• _SELECTED EXTRACT_:
»»
Posts Tagged ‘Pearland Oilers Trick Play’

About That Pearland Oilers Trick Play

December 19, 2010

First of all, roll out the congratulations this morning to the Pearland Oilers high school varsity football program. Last night up in Arlington and Jerry Jones’s Cowboy Stadium, the Oilers defeated the Euless Trinity Trojans, the defensing state champions and currently ranked “best high school team in the nation,” to take the 5A Division I Texas state championship by the eke-out score of 28-24.

Pearland did it with heart, talent, and a dose of trickery that even fooled Fox Sports, the network that ostensibly was handling the telecast of the game state-wide. As it turned out, Fox got almost all of it on live camera. They missed about 15 critical seconds in the third quarter, so thank God for replay capacity. Even with replay, it still left me feeling slightly cheated.

No doubt the DVD of this game will serve Fox as a tutorial for all new and some current game action directors on what not to do in the interest of absorbing colorful sideline stories into the coverage. You never know during those lull parts of a game when something may happen you’ve never seen before – and may never see again. And that’s exactly what happened last night. In a play that came off as a trick sleeper play, the Oilers of Pearland scored a touchdown that eventually proved to be the difference between the disappointment of defeat and the joy of a state crown on they eventually rode on the back of a perfect 16-0 season record.
««
• _GIVEN ENTRIES_:
»»
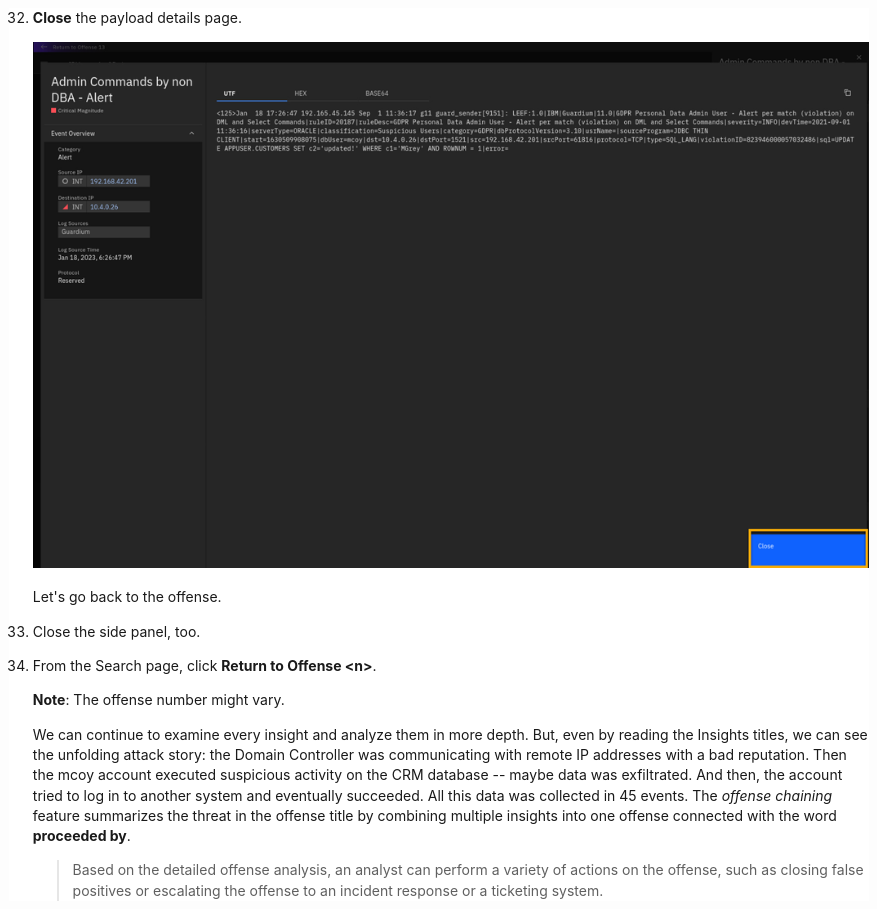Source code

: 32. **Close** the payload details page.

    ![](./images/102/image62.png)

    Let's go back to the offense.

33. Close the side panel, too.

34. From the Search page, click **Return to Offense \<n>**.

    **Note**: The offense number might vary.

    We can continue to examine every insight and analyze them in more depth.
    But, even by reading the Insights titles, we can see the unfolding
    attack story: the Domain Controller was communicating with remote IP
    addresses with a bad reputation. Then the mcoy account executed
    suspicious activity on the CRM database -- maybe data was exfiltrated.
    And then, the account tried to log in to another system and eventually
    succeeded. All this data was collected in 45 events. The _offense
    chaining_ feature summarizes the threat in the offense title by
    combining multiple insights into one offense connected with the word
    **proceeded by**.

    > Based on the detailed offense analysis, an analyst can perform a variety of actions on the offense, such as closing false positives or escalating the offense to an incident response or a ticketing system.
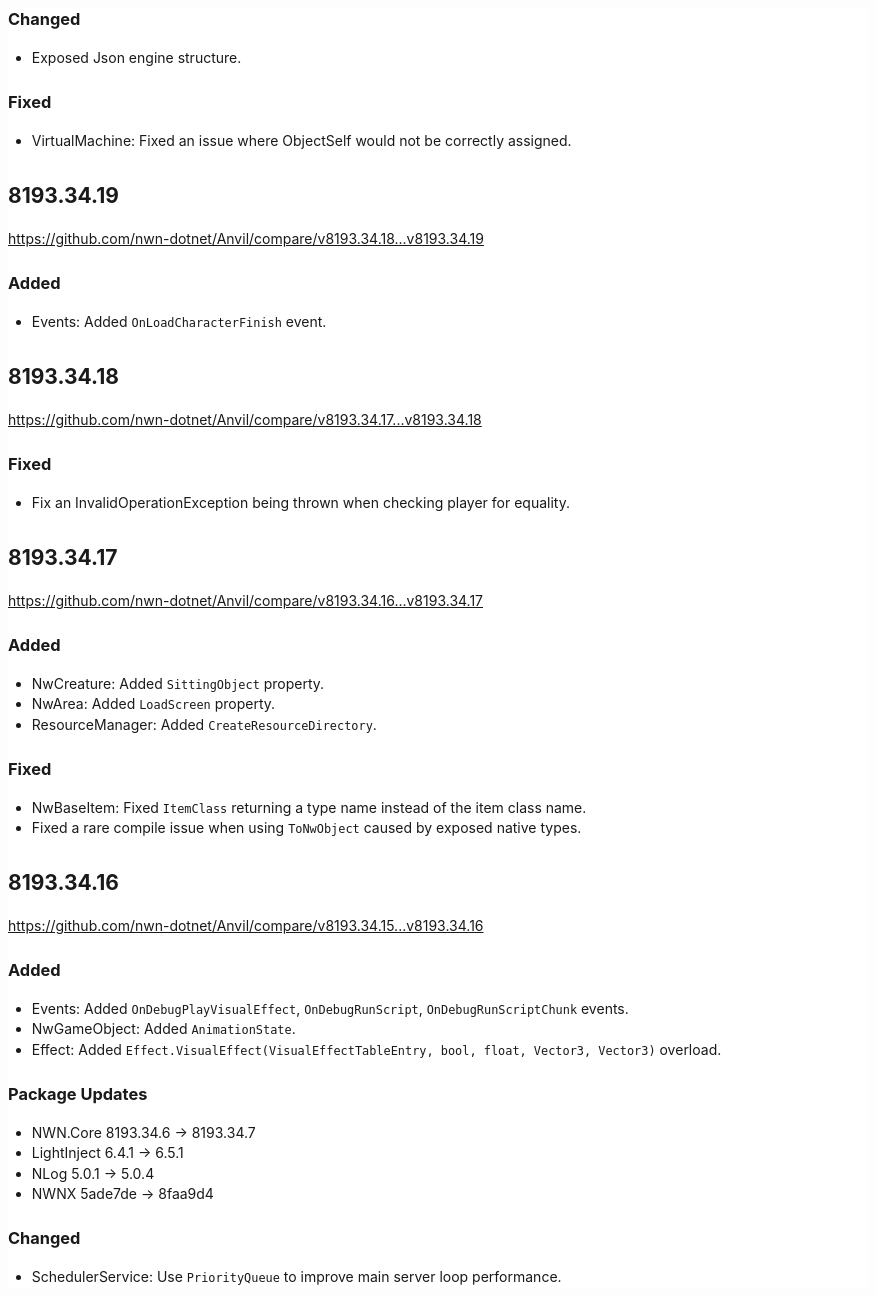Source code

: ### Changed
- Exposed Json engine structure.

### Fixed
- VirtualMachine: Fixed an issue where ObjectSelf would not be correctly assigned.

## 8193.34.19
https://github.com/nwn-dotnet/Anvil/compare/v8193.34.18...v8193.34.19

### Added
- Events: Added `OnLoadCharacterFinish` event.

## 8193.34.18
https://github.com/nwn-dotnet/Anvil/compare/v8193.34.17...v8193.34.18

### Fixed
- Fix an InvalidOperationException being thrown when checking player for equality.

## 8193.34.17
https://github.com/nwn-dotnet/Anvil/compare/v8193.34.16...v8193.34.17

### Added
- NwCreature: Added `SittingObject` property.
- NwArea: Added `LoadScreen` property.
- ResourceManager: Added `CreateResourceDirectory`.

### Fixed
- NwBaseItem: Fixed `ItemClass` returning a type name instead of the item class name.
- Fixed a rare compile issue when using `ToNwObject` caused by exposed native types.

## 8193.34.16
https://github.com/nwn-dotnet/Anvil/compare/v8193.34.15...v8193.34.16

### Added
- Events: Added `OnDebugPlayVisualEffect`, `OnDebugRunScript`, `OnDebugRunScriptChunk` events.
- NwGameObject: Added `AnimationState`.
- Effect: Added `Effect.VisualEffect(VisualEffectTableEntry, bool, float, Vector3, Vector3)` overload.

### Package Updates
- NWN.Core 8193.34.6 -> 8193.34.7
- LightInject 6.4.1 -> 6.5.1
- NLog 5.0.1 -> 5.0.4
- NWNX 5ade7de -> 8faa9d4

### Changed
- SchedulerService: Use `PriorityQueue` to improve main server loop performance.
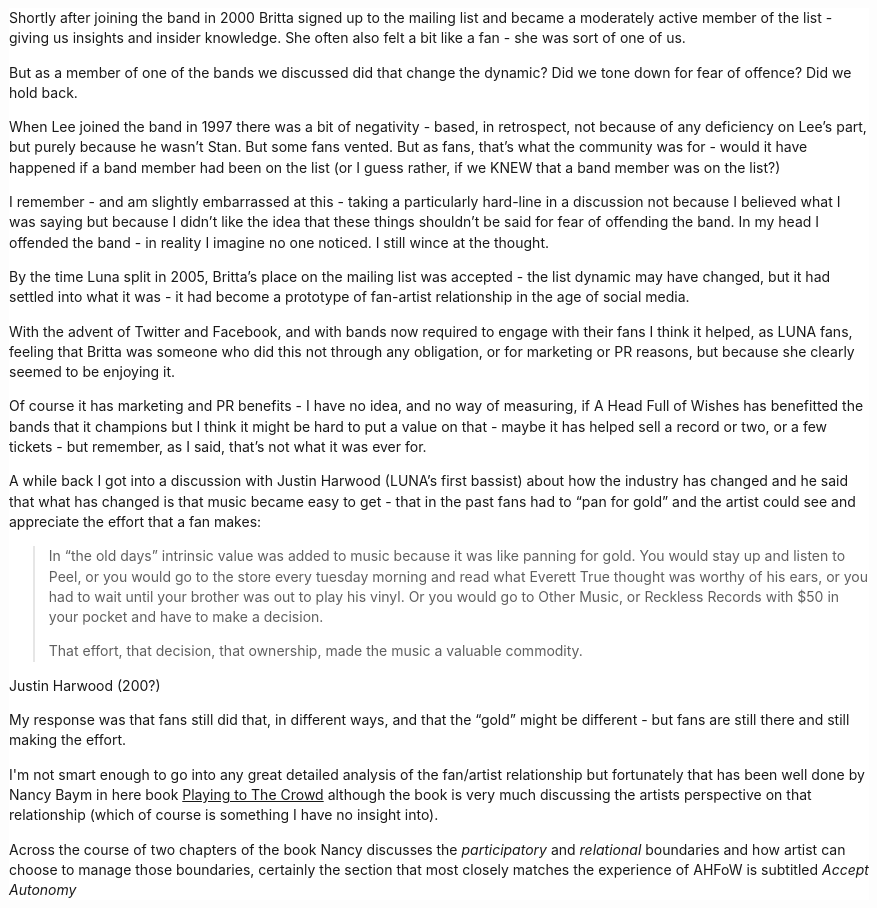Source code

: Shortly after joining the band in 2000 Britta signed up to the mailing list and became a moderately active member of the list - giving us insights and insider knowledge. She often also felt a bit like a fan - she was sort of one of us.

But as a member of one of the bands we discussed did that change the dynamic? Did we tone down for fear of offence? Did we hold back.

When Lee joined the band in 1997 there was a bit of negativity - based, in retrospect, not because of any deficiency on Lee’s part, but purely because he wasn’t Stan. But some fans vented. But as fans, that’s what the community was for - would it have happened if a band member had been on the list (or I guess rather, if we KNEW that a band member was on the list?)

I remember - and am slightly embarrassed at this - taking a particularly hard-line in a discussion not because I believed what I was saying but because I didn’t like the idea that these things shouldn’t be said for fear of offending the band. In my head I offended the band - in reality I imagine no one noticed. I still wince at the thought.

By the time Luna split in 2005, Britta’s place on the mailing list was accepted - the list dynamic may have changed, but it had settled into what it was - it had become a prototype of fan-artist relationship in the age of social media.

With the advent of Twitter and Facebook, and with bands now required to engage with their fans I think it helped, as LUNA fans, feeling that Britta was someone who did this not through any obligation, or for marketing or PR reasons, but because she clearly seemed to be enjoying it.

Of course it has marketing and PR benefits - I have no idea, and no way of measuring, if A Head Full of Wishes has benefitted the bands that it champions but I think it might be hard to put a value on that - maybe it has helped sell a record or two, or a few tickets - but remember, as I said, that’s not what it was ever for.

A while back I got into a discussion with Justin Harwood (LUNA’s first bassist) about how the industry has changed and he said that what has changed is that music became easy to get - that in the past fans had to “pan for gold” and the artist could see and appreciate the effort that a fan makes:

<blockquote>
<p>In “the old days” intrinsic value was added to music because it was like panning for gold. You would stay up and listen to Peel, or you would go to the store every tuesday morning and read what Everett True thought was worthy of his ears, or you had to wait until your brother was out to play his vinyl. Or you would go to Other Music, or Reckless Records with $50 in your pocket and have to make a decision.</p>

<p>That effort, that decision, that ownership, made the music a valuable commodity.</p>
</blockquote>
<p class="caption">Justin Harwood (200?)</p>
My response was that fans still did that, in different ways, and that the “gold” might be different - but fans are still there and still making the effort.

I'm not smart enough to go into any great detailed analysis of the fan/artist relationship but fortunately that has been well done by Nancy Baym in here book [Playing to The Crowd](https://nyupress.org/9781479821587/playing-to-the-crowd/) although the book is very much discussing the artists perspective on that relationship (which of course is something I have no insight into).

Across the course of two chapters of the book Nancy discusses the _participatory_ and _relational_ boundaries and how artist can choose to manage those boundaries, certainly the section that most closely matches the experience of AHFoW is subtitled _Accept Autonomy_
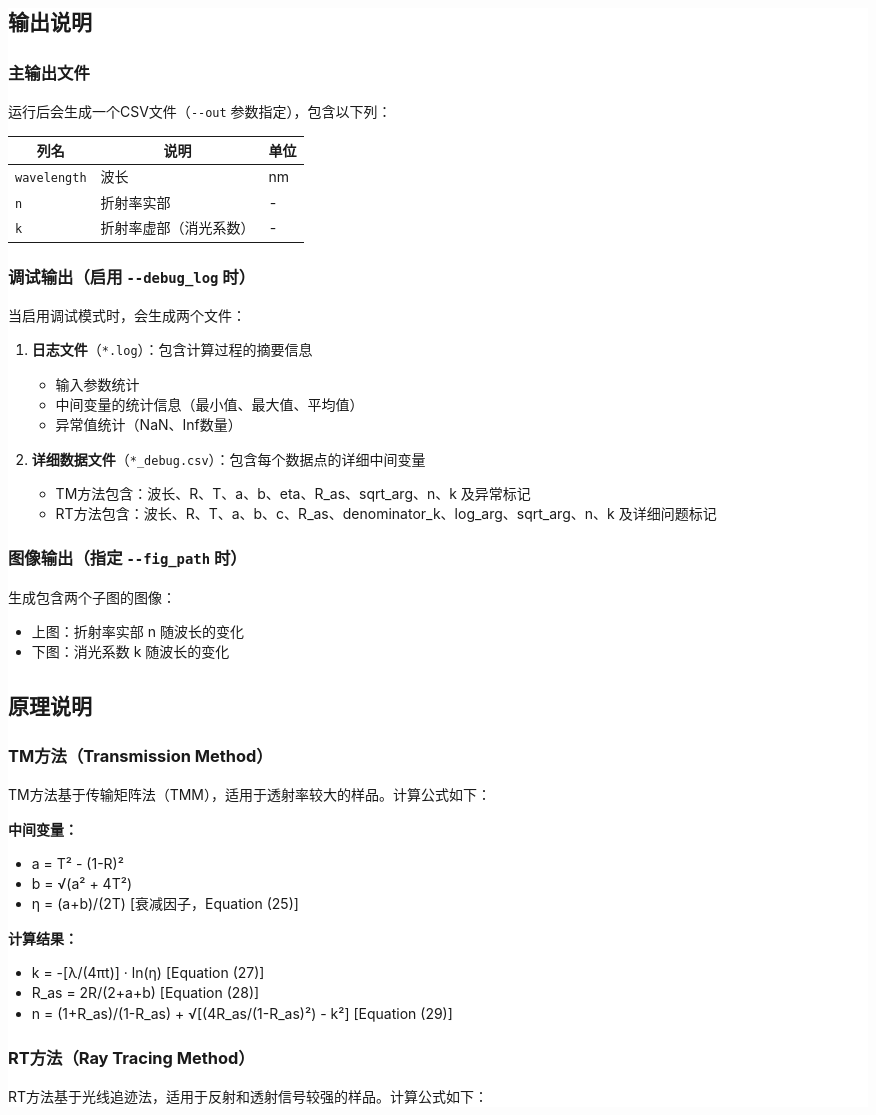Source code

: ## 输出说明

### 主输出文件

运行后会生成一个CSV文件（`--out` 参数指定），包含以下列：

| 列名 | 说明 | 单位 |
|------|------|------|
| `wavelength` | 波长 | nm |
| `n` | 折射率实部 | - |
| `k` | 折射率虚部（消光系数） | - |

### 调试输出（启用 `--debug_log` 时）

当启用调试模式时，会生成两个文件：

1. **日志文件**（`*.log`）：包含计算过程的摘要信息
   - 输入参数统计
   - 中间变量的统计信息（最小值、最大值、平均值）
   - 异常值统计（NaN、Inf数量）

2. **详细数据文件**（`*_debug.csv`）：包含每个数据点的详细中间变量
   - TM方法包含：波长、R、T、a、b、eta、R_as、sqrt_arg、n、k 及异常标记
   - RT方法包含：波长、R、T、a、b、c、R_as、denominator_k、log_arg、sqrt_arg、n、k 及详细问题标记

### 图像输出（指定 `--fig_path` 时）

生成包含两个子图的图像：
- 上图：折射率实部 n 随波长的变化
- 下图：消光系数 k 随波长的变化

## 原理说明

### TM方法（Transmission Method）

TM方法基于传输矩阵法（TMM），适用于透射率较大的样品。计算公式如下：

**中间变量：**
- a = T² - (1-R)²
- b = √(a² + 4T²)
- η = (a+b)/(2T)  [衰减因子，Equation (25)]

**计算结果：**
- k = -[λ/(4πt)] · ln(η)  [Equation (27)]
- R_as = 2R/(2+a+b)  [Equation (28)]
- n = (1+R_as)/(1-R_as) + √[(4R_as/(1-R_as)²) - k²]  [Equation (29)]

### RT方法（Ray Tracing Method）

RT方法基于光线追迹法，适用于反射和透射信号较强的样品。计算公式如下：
««
• _PROBLEM 1_:
Answer these from the football post:
(a) Which team did the Oilers defeat for the state title?
(b) About how many seconds of the third quarter did Fox miss on live camera?
(c) What season record did the Oilers finish with?
• _PROBLEM 2_:
Please retype the lines of the listing, beginning at the line that contains "By the time" and stopping after the line that contains "My response was".
The listing has no connection to the football post.

• _ANSWER BOX 1_:
(a) The Euless Trinity Trojans
(b) About 15 seconds
(c) 16-0

• _ANSWER BOX 2_:
By the time Luna split in 2005, Britta’s place on the mailing list was accepted - the list dynamic may have changed, but it had settled into what it was - it had become a prototype of fan-artist relationship in the age of social media.

With the advent of Twitter and Facebook, and with bands now required to engage with their fans I think it helped, as LUNA fans, feeling that Britta was someone who did this not through any obligation, or for marketing or PR reasons, but because she clearly seemed to be enjoying it.

Of course it has marketing and PR benefits - I have no idea, and no way of measuring, if A Head Full of Wishes has benefitted the bands that it champions but I think it might be hard to put a value on that - maybe it has helped sell a record or two, or a few tickets - but remember, as I said, that’s not what it was ever for.

A while back I got into a discussion with Justin Harwood (LUNA’s first bassist) about how the industry has changed and he said that what has changed is that music became easy to get - that in the past fans had to “pan for gold” and the artist could see and appreciate the effort that a fan makes:

<blockquote>
<p>In “the old days” intrinsic value was added to music because it was like panning for gold. You would stay up and listen to Peel, or you would go to the store every tuesday morning and read what Everett True thought was worthy of his ears, or you had to wait until your brother was out to play his vinyl. Or you would go to Other Music, or Reckless Records with $50 in your pocket and have to make a decision.</p>

<p>That effort, that decision, that ownership, made the music a valuable commodity.</p>
</blockquote>
<p class="caption">Justin Harwood (200?)</p>
My response was that fans still did that, in different ways, and that the “gold” might be different - but fans are still there and still making the effort.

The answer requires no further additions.